Learman Lee A, Summitt Robert L, Varner R Edward, Richter Holly E, Lin Feng, Ireland Christine C, Kuppermann Miriam, Vittinghoff Eric, Showstack Jonathan, Washington A Eugene, Hulley Stephen B
Department of Obstetrics, Gynecology and Reproductive Sciences, School of Medicine, University of California, San Francisco, California, USA.
Obstet Gynecol. 2004 May;103(5 Pt 1):824-33. doi: 10.1097/01.AOG.0000124272.22072.6f.
To compare clinical outcomes after randomization to hysterectomy versus medical treatment in patients with chronic abnormal uterine bleeding refractory to medroxyprogesterone acetate.
We randomly assigned 63 premenopausal women with abnormal uterine bleeding refractory to cyclic medroxyprogesterone acetate treatment to receive either a hysterectomy or expanded medical treatment. Within each randomized group, the specific treatment approach was determined by patient and provider preference. The primary analysis compared changes in clinical outcomes at 6 and 24 months by using an intention-to-treat approach. Secondary as-treated analyses after adjustment for baseline covariates compared participants randomly assigned to medical treatment who continued the medical approach with those who crossed over to hysterectomy.
The intention-to-treat analyses at 6 months revealed greater symptom improvement in the hysterectomy group than in the medicine group for pelvic pain (P <.01), urinary urgency (P =.03), incomplete bladder emptying (P =.03), breast pain (P =.02), and cessation of vaginal bleeding (87% versus 11%, P <.001). Seventeen of 32 women assigned to medicine (53%) eventually crossed over and received a hysterectomy, and by 24 months the statistically significant differences by intention-to-treat were limited to greater improvement in hot flushes (P <.01) and cessation of vaginal bleeding (P <.01). Within-group analyses at year 2 showed statistically significant improvements from baseline on most symptoms for women who had a hysterectomy, whether through randomization or crossover. Women remaining on medical treatments had statistically significant improvements in pelvic pain, pelvic/bladder pressure, and stress incontinence. In a nonrandomized comparison with women who remained on medical treatments through year 2, those crossing over to hysterectomy experienced greater improvements in bleeding (P <.01), pelvic pain (P <.01), low back pain (P =.02), breast pain (P =.01), urinary frequency (P =.01), and urgency (P =.02). However, they also experienced more days off from work or usual activities (P <.01) and more days spent in bed (P <.01) than those who remained on medicine.

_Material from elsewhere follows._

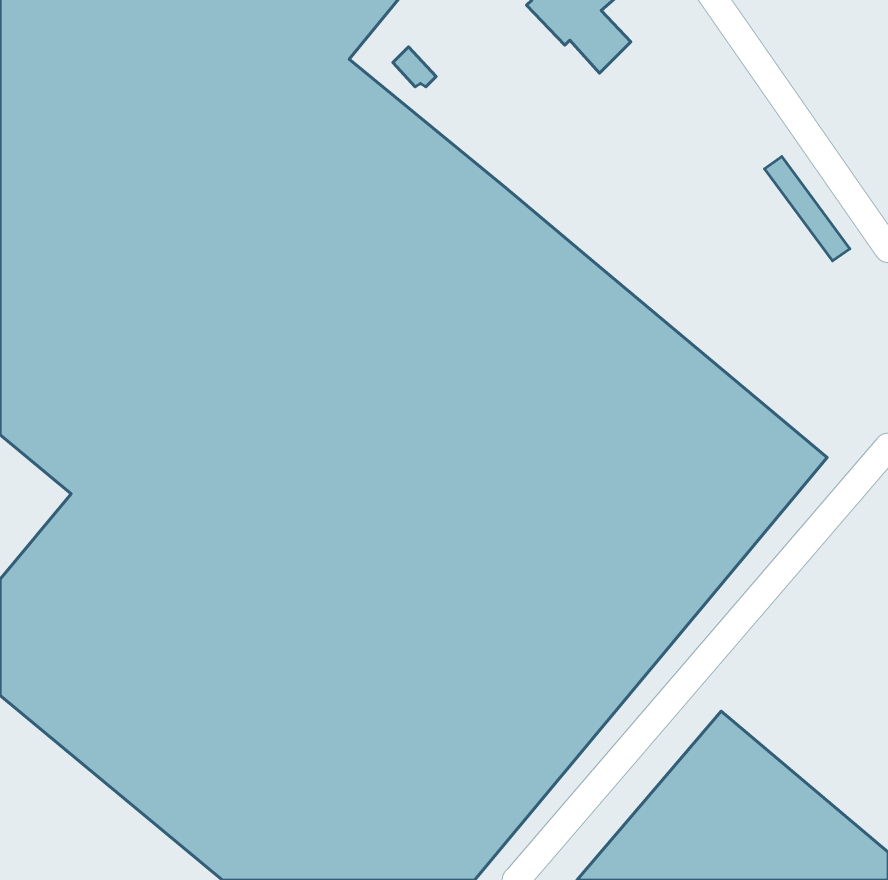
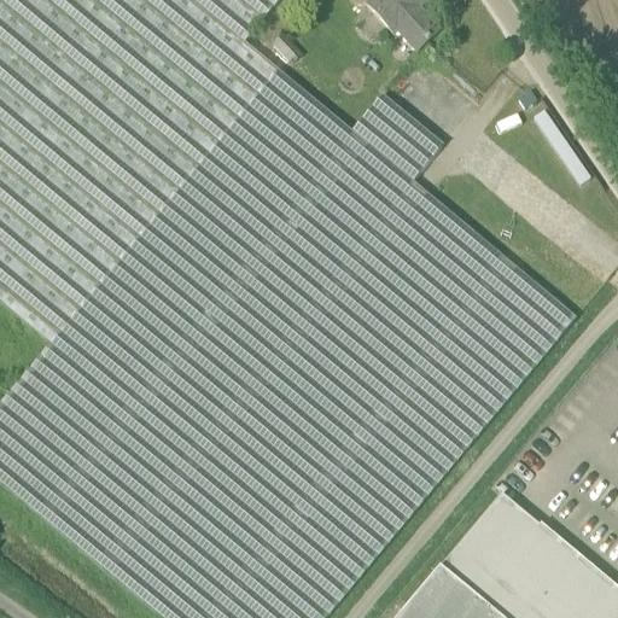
building: none -> [351,94,442,181]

For patients with abnormal uterine bleeding refractory to medroxyprogesterone acetate, hysterectomy is superior to expanded efforts with oral medications for alleviating clinical symptoms but may lead to more days of restricted activity.
比较醋酸甲羟孕酮治疗无效的慢性异常子宫出血患者随机接受子宫切除术后与药物治疗后的临床结局。
我们将63例对周期性醋酸甲羟孕酮治疗无效的绝经前异常子宫出血女性随机分为两组,分别接受子宫切除术或强化药物治疗。在每个随机分组中,具体治疗方法由患者和医疗服务提供者的偏好决定。主要分析采用意向性分析方法比较6个月和24个月时临床结局的变化。在对基线协变量进行调整后的次要实际治疗分析中,将随机分配接受药物治疗且持续接受药物治疗的参与者与转而接受子宫切除术的参与者进行比较。
6个月时的意向性分析显示,子宫切除组在盆腔疼痛(P<.01)、尿急(P=.03)、膀胱排空不全(P=.03)、乳房疼痛(P=.02)和阴道出血停止(87%对11%,P<.001)方面的症状改善程度大于药物组。分配接受药物治疗的32名女性中有17名(53%)最终转而接受了子宫切除术,到24个月时,意向性分析中的统计学显著差异仅限于潮热改善程度更大(P<.01)和阴道出血停止(P<.01)。第2年的组内分析显示,无论通过随机分组还是交叉分组接受子宫切除术的女性,与基线相比,大多数症状在统计学上有显著改善。继续接受药物治疗的女性在盆腔疼痛、盆腔/膀胱压力和压力性尿失禁方面有统计学显著改善。在与第2年继续接受药物治疗的女性进行的非随机比较中,转而接受子宫切除术的女性在出血(P<.01)、盆腔疼痛(P<.01)、腰痛(P=.02)、乳房疼痛(P=.01)、尿频(P=.01)和尿急(P=.02)方面改善更大。然而,与继续接受药物治疗的女性相比,她们因工作或日常活动缺勤的天数更多(P<.01),卧床天数也更多(P<.01)。
对于醋酸甲羟孕酮治疗无效的异常子宫出血患者,子宫切除术在缓解临床症状方面优于强化口服药物治疗,但可能导致活动受限天数增多。